A contact lens that harvests radio waves to power an LED is paving the way for a new kind of display. The lens is a prototype of a device that could display information beamed from a mobile device.

Realising that display size is increasingly a constraint in mobile devices, Babak Parviz at the University of Washington, in Seattle, hit on the idea of projecting images into the eye from a contact lens.

One of the limitations of current head-up displays is their limited field of view. A contact lens display can have a much wider field of view. "Our hope is to create images that effectively float in front of the user perhaps 50 cm to 1 m away," says Parviz.

The lens uses nanoscale and microscale electronic technology and is powered remotely by harvesting radio waves(Image: Babak Parviz/University of Washington)

His research involves embedding nanoscale and microscale electronic devices in substrates like paper or plastic. He also wears contact lenses. "It was a matter of putting the two together," he says.

Fitting a contact lens with circuitry is challenging. The polymer cannot withstand the temperatures or chemicals used in large-scale microfabrication, Parviz explains. So, some components the power-harvesting circuitry and the micro light-emitting diode had to be made separately, encased in a biocompatible material and then placed into crevices carved into the lens.

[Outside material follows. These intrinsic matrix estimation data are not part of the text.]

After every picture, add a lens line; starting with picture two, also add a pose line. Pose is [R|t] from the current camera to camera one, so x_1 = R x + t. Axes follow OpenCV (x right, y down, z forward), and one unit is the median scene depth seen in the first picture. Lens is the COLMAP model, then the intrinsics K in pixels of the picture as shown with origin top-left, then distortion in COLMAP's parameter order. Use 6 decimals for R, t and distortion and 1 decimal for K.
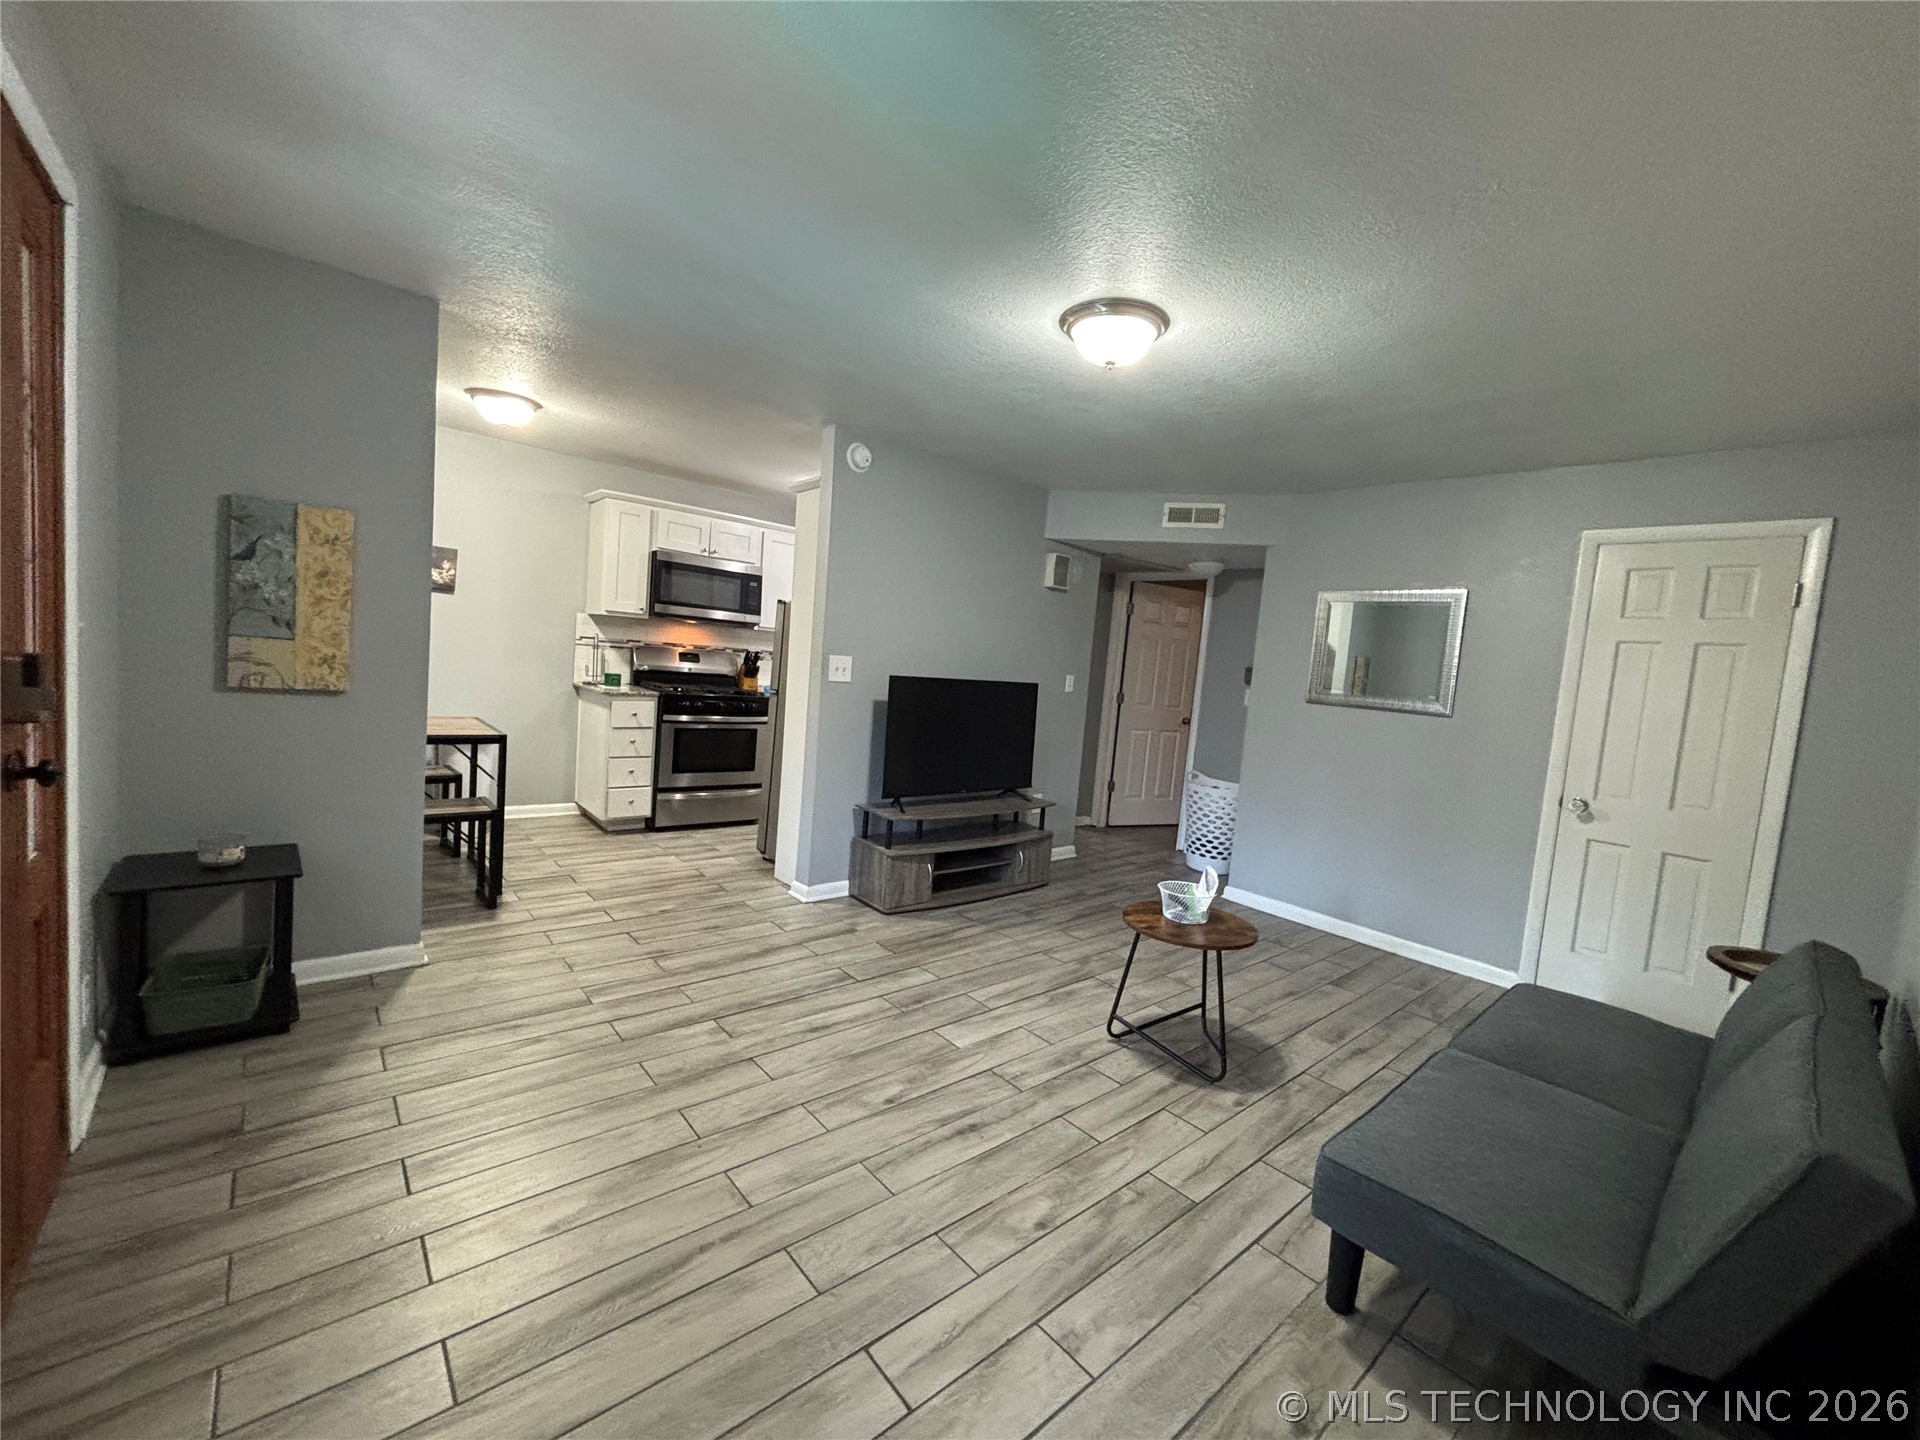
lens RADIAL K [[774.9, 0, 966.4], [0, 774.9, 720.6], [0, 0, 1]] dist [-0.002185, 0.002712]
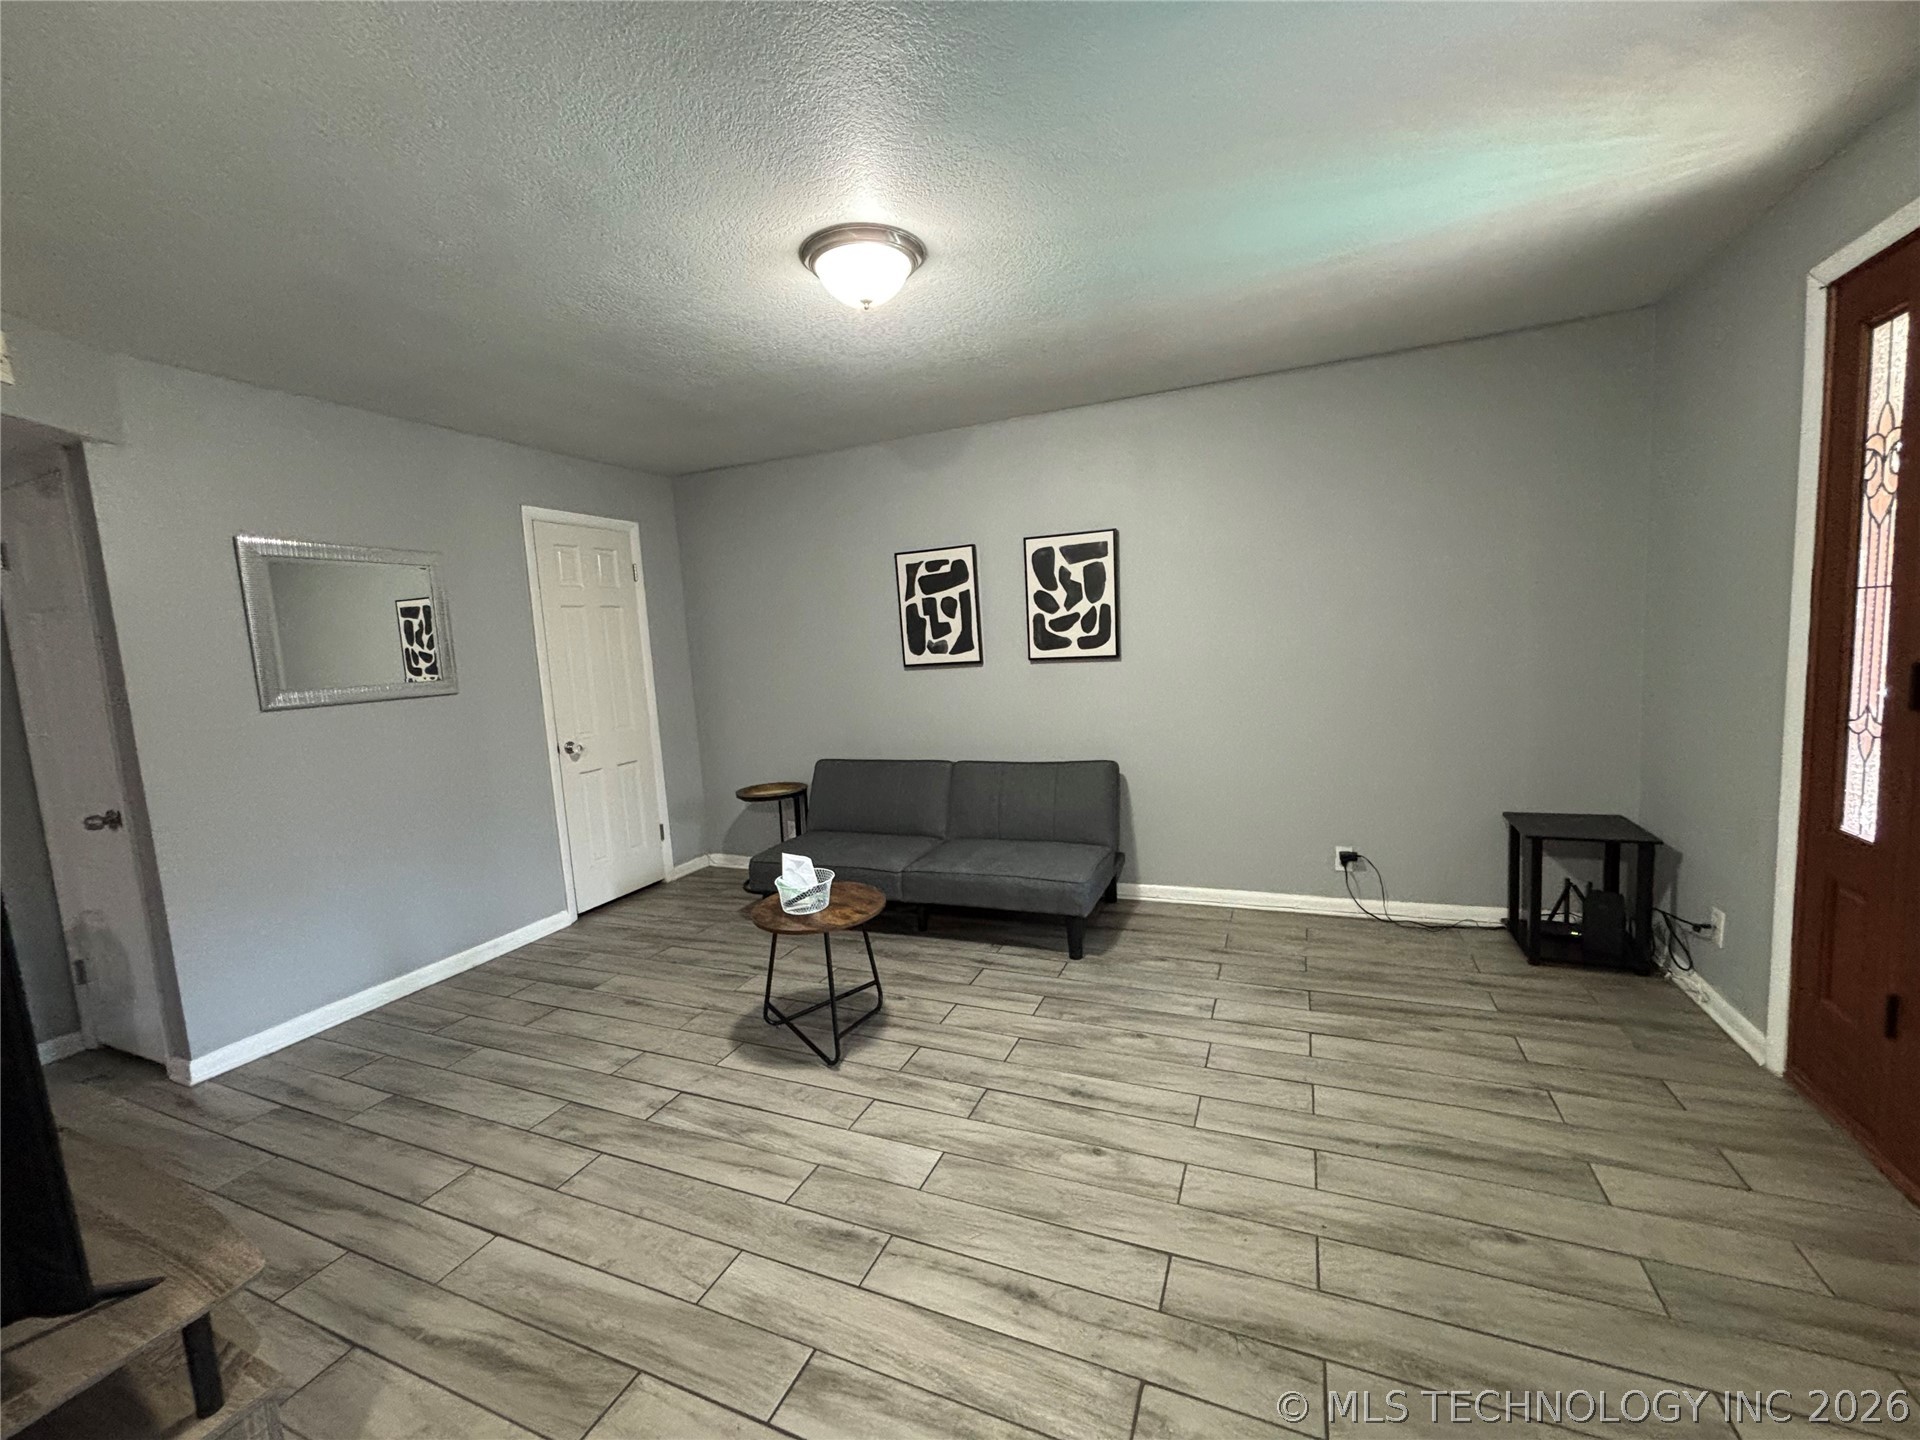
lens RADIAL K [[774.9, 0, 966.4], [0, 774.9, 720.6], [0, 0, 1]] dist [-0.002185, 0.002712]
pose [[-0.437842, -0.157811, 0.885093, -0.583279], [0.093155, 0.971212, 0.219249, -0.152757], [-0.894213, 0.178447, -0.410537, 1.115030]]
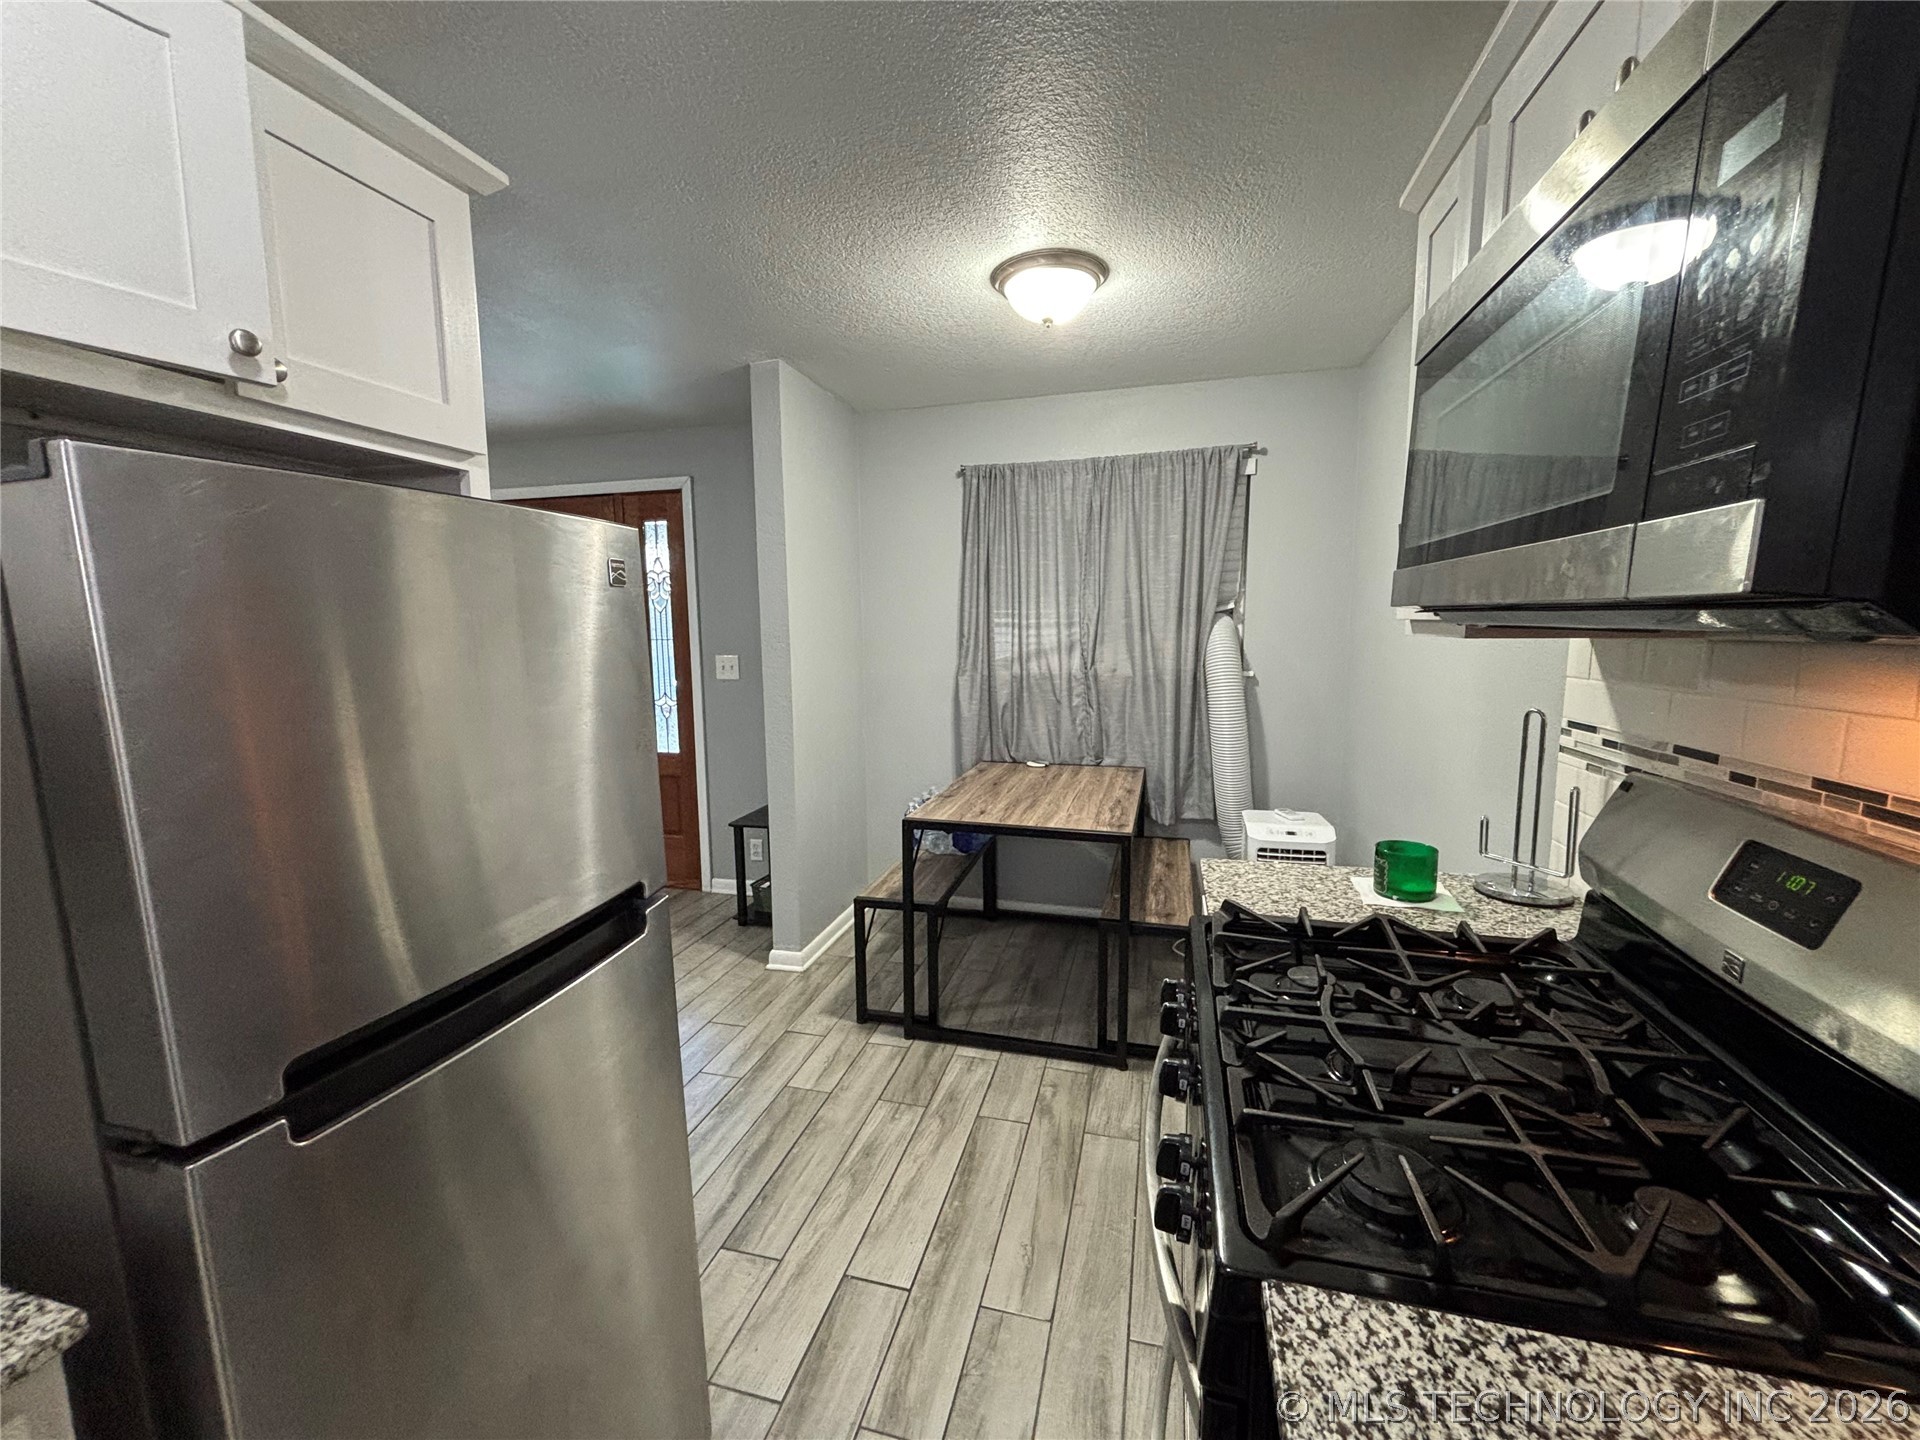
lens RADIAL K [[774.9, 0, 966.4], [0, 774.9, 720.6], [0, 0, 1]] dist [-0.002185, 0.002712]
pose [[-0.829666, -0.009329, -0.558182, -0.305499], [-0.112114, 0.982274, 0.150226, -0.231179], [0.546886, 0.187217, -0.816006, 1.992576]]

One obvious problem is powering such a device. The circuitry requires 330 microwatts but doesn't need a battery. Instead, a loop antenna picks up power beamed from a nearby radio source. The team has tested the lens by fitting it to a rabbit.

Parviz says that future versions will be able to harvest power from a user's cell phone, perhaps as it beams information to the lens. They will also have more pixels and an array of microlenses to focus the image so that it appears suspended in front of the wearer's eyes.

Despite the limited space available, each component can be integrated into the lens without obscuring the wearer's view, the researchers claim. As to what kinds of images can be viewed on this screen, the possibilities seem endless. Examples include subtitles when conversing with a foreign-language speaker, directions in unfamiliar territory and captioned photographs. The lens could also serve as a head-up display for pilots or gamers.

Mark Billinghurst, director of the Human Interface Technology Laboratory, in Christchurch, New Zealand, is impressed with the work. "A contact lens that allows virtual graphics to be seamlessly overlaid on the real world could provide a compelling augmented reality experience," he says. This prototype is an important first step in that direction, though it may be years before the lens becomes commercially available, he adds.

The University of Washington team will present their prototype at the Biomedical Circuits and Systems (BioCas 2009) conference at Beijing later this month.